Commerce, Sanctions and Security
What distinguishes the post-World War I use of economic sanctions from their predecessors is a fundamental shift in understanding – i.e., that they were now going to be used as an alternative to force and violence rather than as a complement to them. Thus, economic sanctions became, as President Woodrow Wilson infamously described them, the "peaceful, deadly, silent remedy" that would eliminate the need for force in resolving future conflicts.
Unsurprisingly, reality initially failed to match expectations. It was the high-profile failure of sanctions to deter the Italian invasion of Ethiopia, for example, that led to the demise of the League of Nations. During the Cold War, in turn, force became the instrument of choice to coerce uncooperative regimes. When sanctions were used at all, as in the cases of South Africa and Rhodesia, they were more designed to appease domestic constituencies or make overt moral-ethical statements than they were to change a regime’s behavior. Indeed, it was not until the 1990s that economic sanctions returned to play a prominent role in international affairs.
However, even though sanctions are now a common tactic used to try and bring problem states back into the international fold, questions persist. Are sanctions useful for anything more than weakening the errant and misguided, and collaterally cooling internal dissent? Do they actually lead to cooperation, or to heel-dragging? Because the answers to these questions (and more) remain as elusive as ever, this week we opted to pose the well-traveled overall question yet again – do sanctions really work?
On Monday, the Peterson Institute's Gary Hufbauer and the Foundation for the Defense of Democracies' Mark Dubowitz tackle the question head-on – with Dubowitz arguing in the affirmative and Hufbauer in the negative.

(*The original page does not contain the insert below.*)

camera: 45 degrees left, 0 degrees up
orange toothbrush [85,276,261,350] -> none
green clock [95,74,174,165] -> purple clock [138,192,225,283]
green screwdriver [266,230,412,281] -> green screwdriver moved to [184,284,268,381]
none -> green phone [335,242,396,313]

We then provide Dubowitz with some ammunition – i.e., a positive case study of UN Security Council sanctions against Serbia and Montenegro in the early 1990s. (In fact, it’s one of the few cases where the use of sanctions has been unequivocally successful.) On Wednesday, we then look at a much more equivocal example of sanctions. The University of Notre Dame's Dr George Lopez discusses UNSC sanctions against Iraq between 1990 and 2003. Next, the Oxford Research Group's Eskandar Sadeghi-Boroujerdi analyses the many dimensions of current US, EU and Security Council sanctions against Iran. Finally, the GCSP's W Pal Sidhu concludes the week by exploring how sanctions may be used to help combat weapons proliferation in the future.